Like I said, I love the idea, but that’s not how it goes. In reality, you get twelve notifications a day letting you know that your bunkmate from summer camp endorsed you for “Revenue Stream Analysis” and “ROI Adjusting” and a myriad of other things that you wouldn’t have possibly expressed interest in or aptitude for the last time you saw each other… when you were ten.
This essentially renders all other endorsements meaningless, because if it’s just as easy for someone who barely knows you to endorse you as it is for someone who knows you well, what’s the point?
A big part of this is LinkedIn’s fault. You can’t go anywhere on LinkedIn without being asked, “Does Sarah know blogging?” or “Does Craig know pumpkin carving?” And then all you need to do to put your face next to that skill on their Skills and Experience section is click a single button. It’s so easy to just click that button, but don’t! Not unless you know those people possess those skills.

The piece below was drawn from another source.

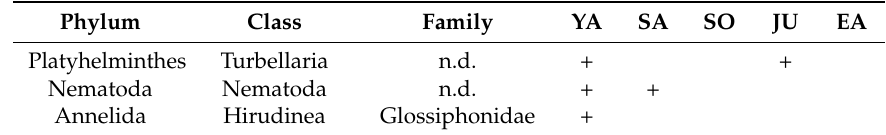
Table 2. Taxa composition of macroinvertebrate assemblages in the five river basins (“+” indicates occurrence of the corresponding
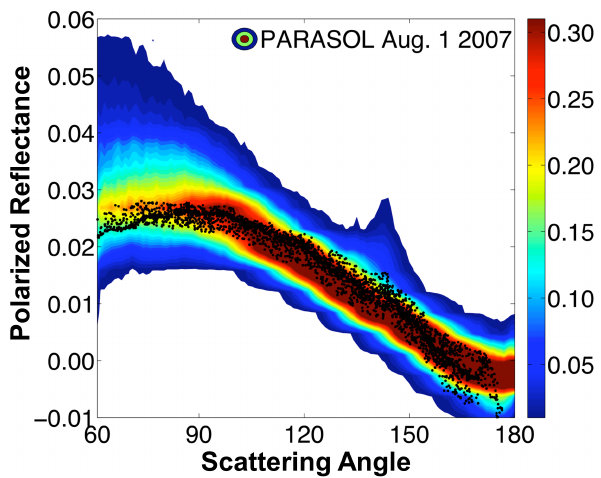
Fig. 11. Polarized reflectivities simulated for the “best” combination of the retrieved habits and roughnesses calculated for data recorded on 1 August 2007. The polarized reflectivities were calculated for the habit and roughness value inferred for each of the 16 available PARASOL pixel directions. The effective diameter is 60µm. Color contours are density of PARASOL polarized reflectivity observa- tions, and black dots are simulations. Each dot represents a calcu- lation of the resulting polarized reflectivity for a single viewing ge-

Now, you might be thinking, “What does it matter? A potential employer doesn’t have to know that only a third of the people endorsing me actually know me well enough to do so.” But here’s the thing: a potential employer does know. This is a universal LinkedIn experience. Show me someone who hasn’t gotten a bunch of uninformed LinkedIn endorsements and I’ll show you a brand new LinkedIn user.
And you know what else a potential employer knows? That some of those skills listed in your endorsement sections were generated by LinkedIn algorithms and added to your profile by other people. So now a potential employer has to wonder not only which endorsements are legit but also which skills are real, and investigating that would take about ten-thousand times longer than just ignoring the Skills and Experience section altogether.
So, in short, by endorsing everyone for everything, we’re making endorsements something that no one cares about. So please, let’s chill out with the endorsements and only endorse people we know, okay?